Grand Pays, c’est le combat de simples citoyens qui ne peuvent plus vivre en fermant les yeux. Ils habitent à la frontière franco-italienne et voient passer devant leur porte les migrants qui traversent les montagnes à pied pour venir demander l’asile en France. Parmi eux, de nombreux mineurs isolés en détresse que la police se contente de refouler dans des conditions indignes. Pour retrouver la fierté de leur pays, ils s’organisent en collectif malgré leurs différences idéologiques. Une ode à la solidarité et à l’entraide.
Le collectif Le Bleu d’Armand et ses quatre comédiens se sont inspiré des procès de Cédric Herrou, agriculteur de la vallée de la Roya dans les Alpes-Maritimes qui a aidé pendant plusieurs années des migrants à passer la frontière. Comme Cédric Herrou, Suzanne, Xavier et Cataleya ne sont pas militants, ils le deviennent malgré eux, par humanité. Grand Pays commence d’ailleurs par leur procès, et leurs condamnations pour avoir aidé des migrants ou simplement pour s’être érigé contre l’injuste.
Où est le réel ?
La pièce ouvre le débat. La fraternité est-elle simplement un slogan apposé sur le fronton des bâtiments publics ou une vraie valeur de la France ? Eux vont saisir le Conseil Constitutionnel. De quoi mettre en scène avec drôlerie la rigidité du droit et l’écriture froide et impersonnelle du « Code de l’entrée et du séjour des étrangers et du droit d’asile ». Ils personnifient le texte pour montrer son absurdité et surtout son inadéquation avec la réalité.

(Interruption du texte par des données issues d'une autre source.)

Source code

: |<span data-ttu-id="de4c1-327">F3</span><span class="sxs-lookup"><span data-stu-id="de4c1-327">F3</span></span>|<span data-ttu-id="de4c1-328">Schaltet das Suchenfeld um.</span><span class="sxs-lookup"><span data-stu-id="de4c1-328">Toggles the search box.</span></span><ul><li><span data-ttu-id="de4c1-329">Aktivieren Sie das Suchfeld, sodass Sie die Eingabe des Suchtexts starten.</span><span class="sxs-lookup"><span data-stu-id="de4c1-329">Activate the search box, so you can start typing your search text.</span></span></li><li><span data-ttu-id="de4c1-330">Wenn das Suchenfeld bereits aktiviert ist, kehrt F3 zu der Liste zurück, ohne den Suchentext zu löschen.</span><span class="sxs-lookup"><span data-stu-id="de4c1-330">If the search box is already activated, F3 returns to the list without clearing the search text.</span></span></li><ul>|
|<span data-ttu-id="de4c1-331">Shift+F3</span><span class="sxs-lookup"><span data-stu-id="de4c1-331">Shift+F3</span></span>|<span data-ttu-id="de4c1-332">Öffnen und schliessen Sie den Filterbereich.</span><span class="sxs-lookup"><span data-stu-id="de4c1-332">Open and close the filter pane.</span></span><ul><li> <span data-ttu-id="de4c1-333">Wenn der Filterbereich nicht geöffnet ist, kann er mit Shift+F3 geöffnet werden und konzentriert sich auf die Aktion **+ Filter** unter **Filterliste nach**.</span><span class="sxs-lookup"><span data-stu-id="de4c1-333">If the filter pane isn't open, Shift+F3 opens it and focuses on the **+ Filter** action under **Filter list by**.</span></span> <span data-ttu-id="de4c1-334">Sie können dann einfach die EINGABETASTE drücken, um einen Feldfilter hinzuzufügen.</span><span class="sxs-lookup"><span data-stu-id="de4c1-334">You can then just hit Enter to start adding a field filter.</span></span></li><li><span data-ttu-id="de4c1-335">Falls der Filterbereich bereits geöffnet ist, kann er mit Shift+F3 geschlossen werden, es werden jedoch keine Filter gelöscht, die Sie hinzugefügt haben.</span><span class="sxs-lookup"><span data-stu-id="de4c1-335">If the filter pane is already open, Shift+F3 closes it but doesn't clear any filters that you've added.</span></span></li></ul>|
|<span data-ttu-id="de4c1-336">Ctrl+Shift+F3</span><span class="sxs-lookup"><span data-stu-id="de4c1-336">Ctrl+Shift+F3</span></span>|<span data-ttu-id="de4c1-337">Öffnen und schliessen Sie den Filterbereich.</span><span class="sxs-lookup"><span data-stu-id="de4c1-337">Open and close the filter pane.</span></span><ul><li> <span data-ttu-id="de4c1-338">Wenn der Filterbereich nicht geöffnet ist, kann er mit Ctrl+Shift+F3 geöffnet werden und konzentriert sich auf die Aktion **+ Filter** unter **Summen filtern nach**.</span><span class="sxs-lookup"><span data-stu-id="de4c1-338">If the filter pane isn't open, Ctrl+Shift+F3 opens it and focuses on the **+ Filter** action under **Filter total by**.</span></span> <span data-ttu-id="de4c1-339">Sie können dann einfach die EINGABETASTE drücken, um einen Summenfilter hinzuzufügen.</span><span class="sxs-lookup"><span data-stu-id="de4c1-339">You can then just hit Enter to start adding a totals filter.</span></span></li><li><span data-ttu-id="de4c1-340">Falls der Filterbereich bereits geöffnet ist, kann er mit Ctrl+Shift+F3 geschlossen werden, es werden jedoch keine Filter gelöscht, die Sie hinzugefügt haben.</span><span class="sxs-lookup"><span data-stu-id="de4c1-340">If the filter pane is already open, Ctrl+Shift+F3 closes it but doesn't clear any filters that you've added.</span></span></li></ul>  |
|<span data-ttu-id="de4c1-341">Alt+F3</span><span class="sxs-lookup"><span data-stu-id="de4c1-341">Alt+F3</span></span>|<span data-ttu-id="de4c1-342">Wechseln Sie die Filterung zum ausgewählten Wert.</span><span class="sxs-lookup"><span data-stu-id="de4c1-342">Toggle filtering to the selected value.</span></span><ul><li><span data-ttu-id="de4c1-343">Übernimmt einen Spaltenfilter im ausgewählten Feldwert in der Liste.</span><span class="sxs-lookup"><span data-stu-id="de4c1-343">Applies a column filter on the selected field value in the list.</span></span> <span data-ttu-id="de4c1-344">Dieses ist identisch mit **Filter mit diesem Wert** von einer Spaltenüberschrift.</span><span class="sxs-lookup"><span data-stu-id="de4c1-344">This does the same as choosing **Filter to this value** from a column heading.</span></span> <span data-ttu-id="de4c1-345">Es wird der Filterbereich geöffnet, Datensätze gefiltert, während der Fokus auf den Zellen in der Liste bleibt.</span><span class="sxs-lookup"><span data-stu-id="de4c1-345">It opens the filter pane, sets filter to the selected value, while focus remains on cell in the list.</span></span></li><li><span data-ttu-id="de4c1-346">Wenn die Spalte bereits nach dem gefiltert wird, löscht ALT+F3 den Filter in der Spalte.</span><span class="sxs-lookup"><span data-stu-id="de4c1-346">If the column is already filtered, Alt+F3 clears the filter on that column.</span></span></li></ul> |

La fraternité est finalement reconnue comme valeur constitutionnelle par les « sages ». Une reconnaissance qui a vraiment eu lieu en 2018. Ensuite, la fiction reprend sa place. L’État présente des excuses publiques (!) et réquisitionne de magnifiques villas de la Côte d’Azur pour loger les migrants. Une fin ironique et utopique, mais qui offre une vision d’espoir, dans un présent assez désespérant. Croire au futur ?
Rafael Benabdelmoumene
« Grand Pays » se joue au Théâtre des Carmes jusqu’au 26 juillet.